Good Question: What Does It Take To Become A Saint?

MINNEAPOLIS (WCCO) -- On Thursday we celebrate St. Patrick, the patron saint of Ireland. On Tuesday, we learned Mother Teresa will be canonized in September. Experts think as many as 10,000 people have been officially recognized by the Catholic Church as saints.

So, what does it take to become a saint? Good Question.

Johan Van Parys heads up liturgy and sacred arts at the Basilica of St. Mary. He says the Catholic Church doesn't actually make saints, it just recognizes them.

"In order to be saint, a person needs to lead a beautiful life according to the scripture. Somebody who embodies, throughout their life, the gospel of Jesus Christ," Van Parys said. "It's wanting to do the good works. It's not something that you perform, it's almost something that you are."

The process of canonization dates back to the 16th century. Before then, it was far more automatic. The process can only begins after a person has died, usually five years after they've passed.

There are several different phases than can take years.  Mother Teresa's was among the shortest at four years.
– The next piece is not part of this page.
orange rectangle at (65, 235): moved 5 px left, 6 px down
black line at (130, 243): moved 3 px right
First, a Bishop starts the process.

"So the bishop collects all of the information about this person to really illustrate that the person led a heroic Christian life," Van Parys said.

A Bishop of the Diocese is petitioned to start the process of determining whether someone has led a saintly life.
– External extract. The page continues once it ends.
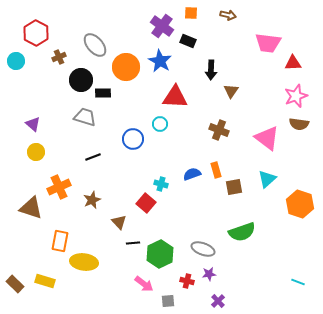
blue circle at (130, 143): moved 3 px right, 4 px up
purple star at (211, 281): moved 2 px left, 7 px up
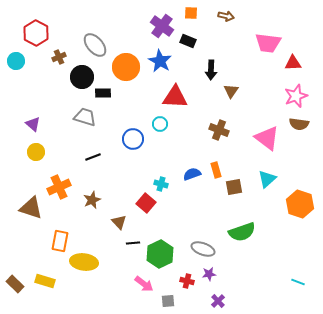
brown arrow at (228, 15): moved 2 px left, 1 px down
black circle at (81, 80): moved 1 px right, 3 px up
The bishop collects the information and sends it to a special office in Rome. That office, the Congregation for the Causes of Saints, researches the case by reading writings and conducting interviews to determine if someone is venerable.

"What we do by saying this person is a saint -- we say that the person is actually in heaven," Van Parys said. "People are interviewed, writings are read -- it's a really involved process."

Then comes the confirming of the miracles.

"To go from venerable to saint, you need to go through the process of being blessed," van Parys said. "In order to be blessed, you have to have a miracle assigned to you."

Often these miracles are medical.

For example, officials confirmed Pope John Paul II's miracle of curing the brain aneurysms of woman from Costa Rica.  She said the Pope's vision appeared to her while she was partially paralyzed in her bed. Following that, she said she was cured. Doctors later said her cure could not be explained by medicine.

"We ask the saint to intervene for us with God, so that God actually may do the healing or the miracle," Van Parys said.

There must be two proven miracles before a Pope can approve that person be canonized.

Once the pope recognizes those miracles, that person can be canonized.

Often, we hear about the more dramatic saints, like Pope John Paul II, but everyday people can become saints. For example -- a married couple who lives out the gospel in unassuming ways could get sainthood from the church.